Integrative multi-omics analysis identifies AEBP1 and EFEMP2 as key regulators of immune heterogeneity and therapeutic response in glioblastoma.
Yi Yin, Xingyu Fu, Shuhua Gong, Yutong Xie, Wenyu Wu, Zhenzhou Li, Shuo Wu, Zhengliang Gao, Ke Hu, Chun Luo, Huan Wang
Abstract
Open AccessOBJECTIVE: Glioblastoma (GBM) is a highly aggressive brain tumor with complex immune microenvironment and molecular heterogeneity.

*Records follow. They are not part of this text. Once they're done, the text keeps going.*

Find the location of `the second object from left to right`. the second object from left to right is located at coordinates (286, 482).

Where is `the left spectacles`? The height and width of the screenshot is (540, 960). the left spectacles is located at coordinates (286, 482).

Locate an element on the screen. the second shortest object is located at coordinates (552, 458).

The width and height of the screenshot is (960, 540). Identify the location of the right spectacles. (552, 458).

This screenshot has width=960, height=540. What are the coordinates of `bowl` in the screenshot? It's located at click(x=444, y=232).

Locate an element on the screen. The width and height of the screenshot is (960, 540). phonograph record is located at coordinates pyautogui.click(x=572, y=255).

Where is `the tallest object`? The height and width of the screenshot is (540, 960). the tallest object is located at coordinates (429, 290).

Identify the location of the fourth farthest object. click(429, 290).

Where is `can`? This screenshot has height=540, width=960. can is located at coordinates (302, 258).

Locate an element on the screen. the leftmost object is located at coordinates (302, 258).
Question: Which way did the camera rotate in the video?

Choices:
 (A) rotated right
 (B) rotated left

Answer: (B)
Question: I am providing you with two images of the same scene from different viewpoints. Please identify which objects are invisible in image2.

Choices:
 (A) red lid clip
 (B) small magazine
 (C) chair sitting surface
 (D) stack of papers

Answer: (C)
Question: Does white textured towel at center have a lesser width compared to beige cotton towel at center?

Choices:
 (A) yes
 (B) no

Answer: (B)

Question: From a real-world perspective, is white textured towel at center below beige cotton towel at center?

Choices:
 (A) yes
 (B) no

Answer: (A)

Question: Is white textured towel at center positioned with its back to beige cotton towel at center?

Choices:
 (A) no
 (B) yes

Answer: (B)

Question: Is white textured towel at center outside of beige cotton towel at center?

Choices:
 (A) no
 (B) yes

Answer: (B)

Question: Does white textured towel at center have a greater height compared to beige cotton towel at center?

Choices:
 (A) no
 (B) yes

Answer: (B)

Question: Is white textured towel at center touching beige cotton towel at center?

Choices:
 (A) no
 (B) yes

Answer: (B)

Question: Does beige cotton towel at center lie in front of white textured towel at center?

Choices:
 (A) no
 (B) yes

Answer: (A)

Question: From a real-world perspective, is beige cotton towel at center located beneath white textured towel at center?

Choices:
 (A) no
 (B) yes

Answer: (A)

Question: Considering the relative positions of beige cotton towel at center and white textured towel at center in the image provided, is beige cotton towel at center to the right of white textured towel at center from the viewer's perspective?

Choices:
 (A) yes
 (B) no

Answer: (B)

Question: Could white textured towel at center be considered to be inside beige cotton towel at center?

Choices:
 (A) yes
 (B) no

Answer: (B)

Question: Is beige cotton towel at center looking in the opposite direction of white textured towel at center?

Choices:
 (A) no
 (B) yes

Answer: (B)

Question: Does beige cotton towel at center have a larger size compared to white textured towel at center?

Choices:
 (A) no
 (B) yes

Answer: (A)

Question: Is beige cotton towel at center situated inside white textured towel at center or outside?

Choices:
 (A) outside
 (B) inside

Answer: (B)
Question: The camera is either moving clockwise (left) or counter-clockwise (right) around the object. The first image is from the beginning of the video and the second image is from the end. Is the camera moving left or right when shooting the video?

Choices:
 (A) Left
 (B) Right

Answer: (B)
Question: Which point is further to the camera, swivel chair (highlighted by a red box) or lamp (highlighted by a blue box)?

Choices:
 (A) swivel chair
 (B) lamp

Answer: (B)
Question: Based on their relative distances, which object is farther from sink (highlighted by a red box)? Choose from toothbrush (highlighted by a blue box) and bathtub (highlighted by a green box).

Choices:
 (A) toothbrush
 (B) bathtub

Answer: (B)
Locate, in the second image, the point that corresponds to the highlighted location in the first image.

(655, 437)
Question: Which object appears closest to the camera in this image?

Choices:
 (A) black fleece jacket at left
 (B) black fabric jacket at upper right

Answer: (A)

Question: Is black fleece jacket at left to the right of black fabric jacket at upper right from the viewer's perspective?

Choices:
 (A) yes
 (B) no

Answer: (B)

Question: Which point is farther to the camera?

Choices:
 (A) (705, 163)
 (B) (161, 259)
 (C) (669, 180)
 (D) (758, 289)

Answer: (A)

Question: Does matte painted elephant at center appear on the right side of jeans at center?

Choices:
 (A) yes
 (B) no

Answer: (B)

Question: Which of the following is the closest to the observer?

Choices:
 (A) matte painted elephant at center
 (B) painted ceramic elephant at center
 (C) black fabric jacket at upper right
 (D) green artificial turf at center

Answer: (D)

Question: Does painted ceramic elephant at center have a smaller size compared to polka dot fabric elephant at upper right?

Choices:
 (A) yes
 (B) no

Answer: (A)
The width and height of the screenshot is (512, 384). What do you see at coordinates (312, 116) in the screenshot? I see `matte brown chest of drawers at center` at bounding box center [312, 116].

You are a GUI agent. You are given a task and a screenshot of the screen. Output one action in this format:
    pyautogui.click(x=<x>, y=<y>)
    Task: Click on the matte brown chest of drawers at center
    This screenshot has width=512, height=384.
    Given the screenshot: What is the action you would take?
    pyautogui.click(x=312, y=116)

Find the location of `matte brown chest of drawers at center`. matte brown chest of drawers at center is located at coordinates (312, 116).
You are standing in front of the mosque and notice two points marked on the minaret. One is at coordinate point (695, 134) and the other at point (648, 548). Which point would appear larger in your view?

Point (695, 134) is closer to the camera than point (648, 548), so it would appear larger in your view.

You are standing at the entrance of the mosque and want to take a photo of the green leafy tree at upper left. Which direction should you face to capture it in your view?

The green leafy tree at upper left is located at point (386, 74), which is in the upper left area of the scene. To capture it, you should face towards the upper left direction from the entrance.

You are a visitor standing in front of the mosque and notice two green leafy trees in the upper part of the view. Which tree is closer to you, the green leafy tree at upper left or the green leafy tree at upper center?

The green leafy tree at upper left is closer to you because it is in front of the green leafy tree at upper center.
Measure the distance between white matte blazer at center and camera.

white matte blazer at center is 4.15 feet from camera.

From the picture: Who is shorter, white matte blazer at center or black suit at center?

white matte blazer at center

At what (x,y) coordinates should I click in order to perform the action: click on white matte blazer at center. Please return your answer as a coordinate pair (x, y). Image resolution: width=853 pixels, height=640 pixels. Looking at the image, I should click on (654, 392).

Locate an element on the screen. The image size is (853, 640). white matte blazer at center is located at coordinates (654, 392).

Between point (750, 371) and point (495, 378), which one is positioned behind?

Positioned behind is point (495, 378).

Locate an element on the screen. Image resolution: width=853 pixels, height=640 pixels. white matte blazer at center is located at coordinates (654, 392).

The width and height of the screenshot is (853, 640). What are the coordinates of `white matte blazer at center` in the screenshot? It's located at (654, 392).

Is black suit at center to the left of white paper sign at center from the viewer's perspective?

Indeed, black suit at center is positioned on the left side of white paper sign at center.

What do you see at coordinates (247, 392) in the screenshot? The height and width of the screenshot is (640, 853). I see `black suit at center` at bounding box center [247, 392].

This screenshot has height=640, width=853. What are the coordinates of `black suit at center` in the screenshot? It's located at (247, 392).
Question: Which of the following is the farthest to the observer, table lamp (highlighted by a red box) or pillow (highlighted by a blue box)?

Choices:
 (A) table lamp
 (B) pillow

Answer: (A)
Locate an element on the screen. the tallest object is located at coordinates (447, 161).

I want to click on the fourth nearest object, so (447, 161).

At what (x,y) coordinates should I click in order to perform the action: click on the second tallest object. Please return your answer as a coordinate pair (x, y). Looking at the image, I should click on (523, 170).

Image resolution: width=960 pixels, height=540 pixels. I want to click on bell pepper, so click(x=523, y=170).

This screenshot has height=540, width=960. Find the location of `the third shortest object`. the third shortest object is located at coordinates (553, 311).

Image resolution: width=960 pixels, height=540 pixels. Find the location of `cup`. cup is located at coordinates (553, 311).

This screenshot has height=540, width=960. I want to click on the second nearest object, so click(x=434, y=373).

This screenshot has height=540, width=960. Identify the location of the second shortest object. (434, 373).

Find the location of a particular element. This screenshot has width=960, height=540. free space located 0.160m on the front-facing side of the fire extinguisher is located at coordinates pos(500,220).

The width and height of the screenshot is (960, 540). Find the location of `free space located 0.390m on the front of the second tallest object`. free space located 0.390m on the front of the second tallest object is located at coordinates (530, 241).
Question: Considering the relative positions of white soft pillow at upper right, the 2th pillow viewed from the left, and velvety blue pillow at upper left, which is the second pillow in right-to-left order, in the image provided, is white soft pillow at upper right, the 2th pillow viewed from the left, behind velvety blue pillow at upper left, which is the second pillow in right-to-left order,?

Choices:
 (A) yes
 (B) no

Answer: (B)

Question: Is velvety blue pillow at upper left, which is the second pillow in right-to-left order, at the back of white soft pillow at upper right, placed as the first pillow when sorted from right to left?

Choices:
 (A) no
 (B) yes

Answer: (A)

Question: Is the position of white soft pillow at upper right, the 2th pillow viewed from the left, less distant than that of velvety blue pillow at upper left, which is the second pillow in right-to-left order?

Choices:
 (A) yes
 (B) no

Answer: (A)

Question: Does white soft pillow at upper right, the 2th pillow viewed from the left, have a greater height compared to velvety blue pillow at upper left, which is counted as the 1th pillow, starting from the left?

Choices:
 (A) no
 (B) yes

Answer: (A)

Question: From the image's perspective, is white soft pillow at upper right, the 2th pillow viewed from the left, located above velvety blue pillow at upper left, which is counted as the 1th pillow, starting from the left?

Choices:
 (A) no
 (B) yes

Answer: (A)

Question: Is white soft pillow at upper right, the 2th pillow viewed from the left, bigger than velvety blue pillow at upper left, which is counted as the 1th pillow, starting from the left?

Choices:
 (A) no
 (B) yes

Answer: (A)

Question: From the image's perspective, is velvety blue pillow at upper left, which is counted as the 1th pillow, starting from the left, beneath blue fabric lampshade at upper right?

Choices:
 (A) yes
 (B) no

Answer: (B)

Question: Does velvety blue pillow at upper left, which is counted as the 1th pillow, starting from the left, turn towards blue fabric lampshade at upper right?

This study aimed to characterize immune infiltration patterns and identify prognostic biomarkers in GBM. METHODS: We classified GBM samples using immune-related gene sets and correlated subtypes with molecular features. Key genes were identified through Cox and LASSO regression analyses. Multi-omics approaches including single-cell RNA sequencing, transcriptional network analysis, and molecular docking were employed to investigate therapeutic targets. RESULTS: Two immune subtypes (c1/c2) were identified, with c2 showing mesenchymal features and poorer prognosis. Four immune-related genes (RPL39L, AEBP1, EFEMP2, GALNT12) were prognostic markers, with AEBP1 and EFEMP2 overexpressed in GBM. Single-cell analysis revealed five tumor subtypes, with MES-like being most malignant. NFIA and BATF3 were key regulators. Seven potential drugs (e.g., Bosutinib) were identified with stable target binding. CONCLUSIONS: This study reveals immune-molecular interactions in GBM, identifies AEBP1/EFEMP2 as prognostic markers, and proposes targeted therapies for personalized treatment.